| What you are asked to do |
From the comment on federal versus private timberland, list each kind of worker it names among the roughly 10 people that a timber sale now takes.

[[ Exercise passage, beginning ]]

Three generations of my family have made their living logging and wood products industry, so I feel qualified to comment a little on federal ownership vs private. I think up until about 1970, private ownership was a good thing for small communities, hunters and outdoorsmen had free access to millions of acres of private land which produces the best big game habitat It created a lot of family wage jobs and economic vitality in rural areas. Then, it seems several small seemingly unrelated things began affecting that picture. Radical environmentalism, with it's fake science, the packing of federal court benches with active Sierra Club members,tort law mushroomed into an industry of itself, and the management of the US Forest Service began building it's top heavy bureaucratic structure. In the 1960's it took about 3 foresters to prepare, sell and manage a timber sale. The feds actually made money selling the timber, or they at least broke even. Now it takes about 10 people to do the same thing. Foresters, hydrologists, biologists, archaeologists, cultural advisors, soil scientists, zoologists, and a civil engineer. So, for the last 30 years, it cost the taxpayers more to do a timber sale, by far than it earned. And salvage logging after a fire? The Forest Service takes so long to prepare a sale that the burnt timber is rotten and useless before they can market it. So it rots. Meanwhile, private companies have done their legal logging plans and are hauling it to the mill before the smoke has cleared...literally. Private timberland is MUCH more resistant to catastrophic wildfire than public land. So on the face of it, it sounds like private timberlands are the best bet for outdoorsmen. Well, remember above, the tort law industry? Bubba and his cousin throw in the chainsaw, the beer, the deer rifles and head out on private timberland to get a little meat and a little jag of wood maybe. Well they drink all the beer, run off the road, roll the pickup and Bubba gets killed. Damn. But Mrs Bubba and the three lil' ones are contacted by a nice lawyer fella. You can figure the rest, there ain't a dry eye in the jury box and Mrs Bubba and the lawyer fella split the 6 million, from the evil timber owner. So since about 1970, the timber owner gated off and locked up his holdings to the public access. Can we blame him?
It's an axe that cuts both ways, and I don't know the answer. Public vs private?


Well this is a fine pickle we're in, should'a listened to Joe McCarthy and George Orwell I guess.

[[ Exercise passage, end ]]
[[ Records shown, beginning ]]

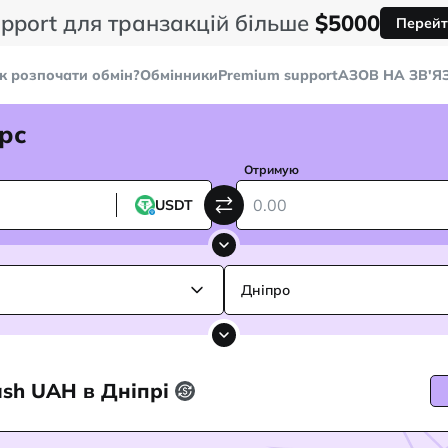
pport для транзакцій більше
$5000
Перейт
к розпочати обмін?
Обмінники
Premium support
AЗОВ НА ЗВ'Я
рс
Отримую
USDT
Дніпро
ash UAH в Дніпрі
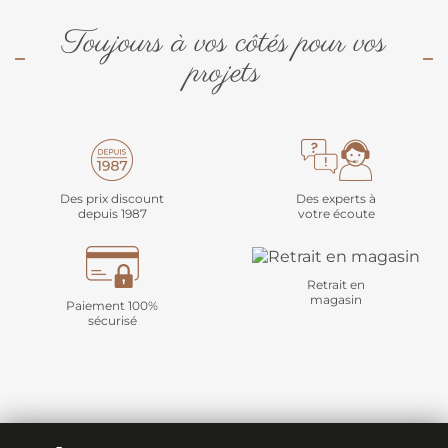
Toujours à vos côtés pour vos
projets
Des prix discount
Des experts à
depuis 1987
votre écoute
Retrait en
magasin
Paiement 100%
sécurisé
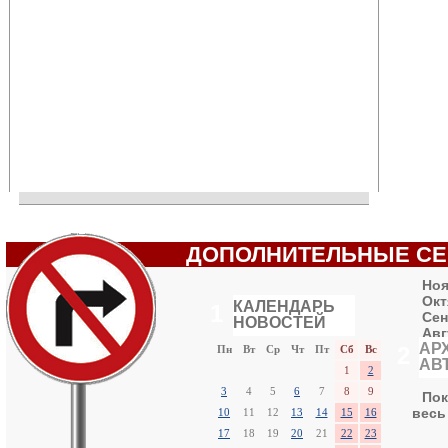
ДОПОЛНИТЕЛЬНЫЕ С
Ноя
Окт
КАЛЕНДАРЬ
1
Сен
НОВОСТЕЙ
«
Декабрь 2012
»
Авг
АР
Июл
2
Пн
Вт
Ср
Чт
Пт
Сб
Вс
АВ
Июн
1
2
3
4
5
6
7
8
9
Пок
весь
10
11
12
13
14
15
16
17
18
19
20
21
22
23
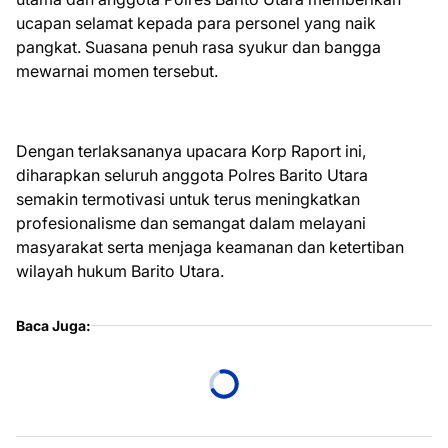
ucapan selamat kepada para personel yang naik
pangkat. Suasana penuh rasa syukur dan bangga
mewarnai momen tersebut.
Dengan terlaksananya upacara Korp Raport ini,
diharapkan seluruh anggota Polres Barito Utara
semakin termotivasi untuk terus meningkatkan
profesionalisme dan semangat dalam melayani
masyarakat serta menjaga keamanan dan ketertiban
wilayah hukum Barito Utara.
Baca Juga:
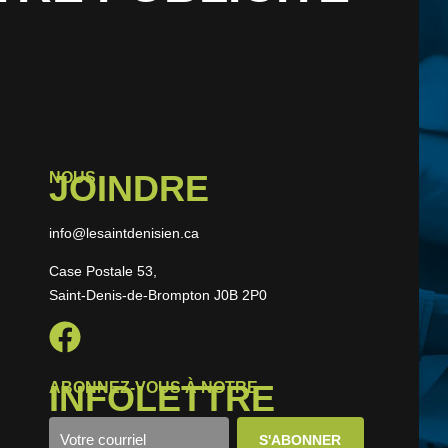
JOINDRE
NOUS
info@lesaintdenisien.ca
Case Postale 53,
Saint-Denis-de-Brompton J0B 2P0
INFOLETTRE
ABONNEZ-VOUS À NOTRE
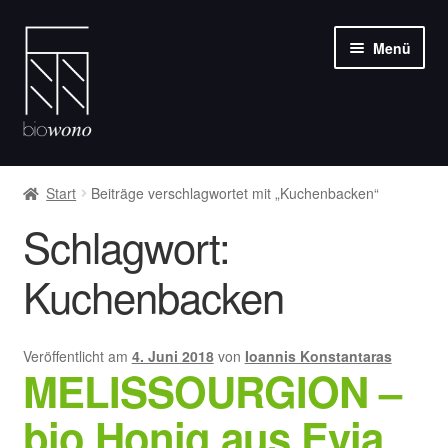
Zur
Zum
Menü
Navigation
Inhalt
springen
springen
Unter
Weine
öffnen
Start
Beiträge verschlagwortet mit „Kuchenbacken“
Olivenöle
Schlagwort:
Feinkost
Kuchenbacken
Über uns
Veröffentlicht am
4. Juni 2018
von
Ioannis Konstantaras
MELISSOURGION –
Blog
bio Honig aus Evia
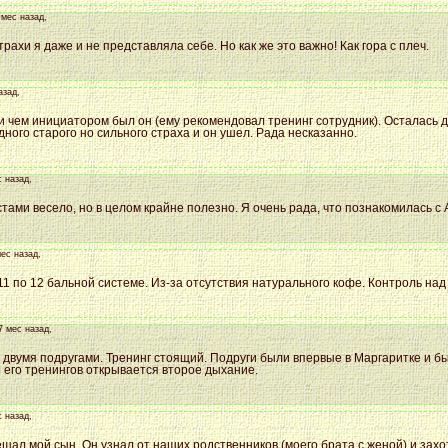
 мес назад,
рахи я даже и не представляла себе. Но как же это важно! Как гора с плеч.
азад,
и чем инициатором был он (ему рекомендовал тренинг сотрудник). Осталась д
ного старого но сильного страха и он ушел. Рада несказанно.
с назад,
стами весело, но в целом крайне полезно. Я очень рада, что познакомилась 
мес назад,
1 по 12 бальной системе. Из-за отсутствия натурального кофе. Контроль над 
7 мес назад,
с двумя подругами. Тренинг стоящий. Подруги были впервые в Маргаритке и 
е его тренингов открывается второе дыхание.
с назад,
щал мой сын. Он узнал от наших родственников (моего брата с женой) и захот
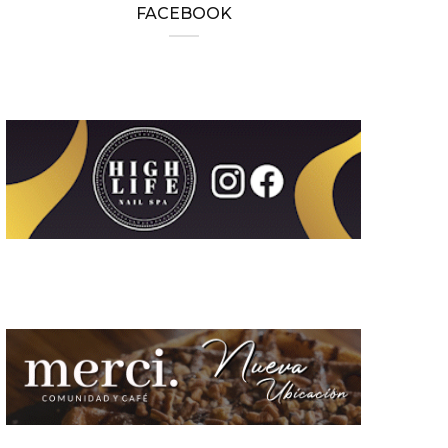
FACEBOOK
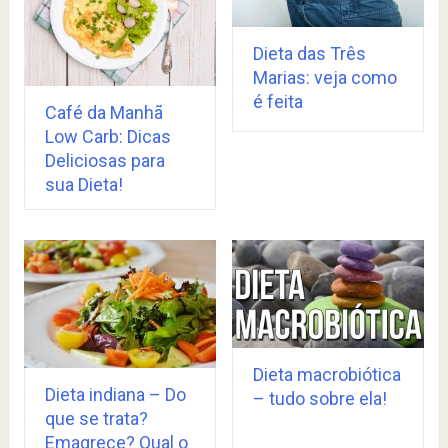
Dieta das Três
Marias: veja como
é feita
Café da Manhã
Low Carb: Dicas
Deliciosas para
sua Dieta!
Dieta macrobiótica
Dieta indiana – Do
– tudo sobre ela!
que se trata?
Emagrece? Qual o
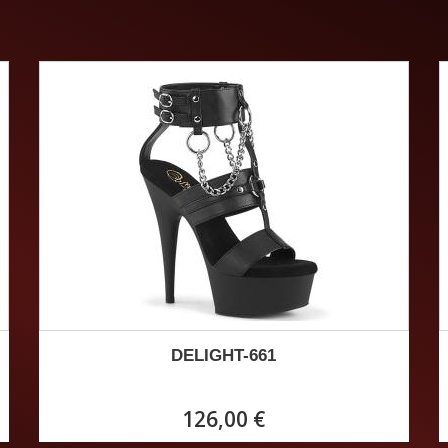
DELIGHT-661
126,00 €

[[ Records shown, end ]]

| Answer to the exercise |
Foresters
Hydrologists
Biologists
Archaeologists
Cultural advisors
Soil scientists
Zoologists
A civil engineer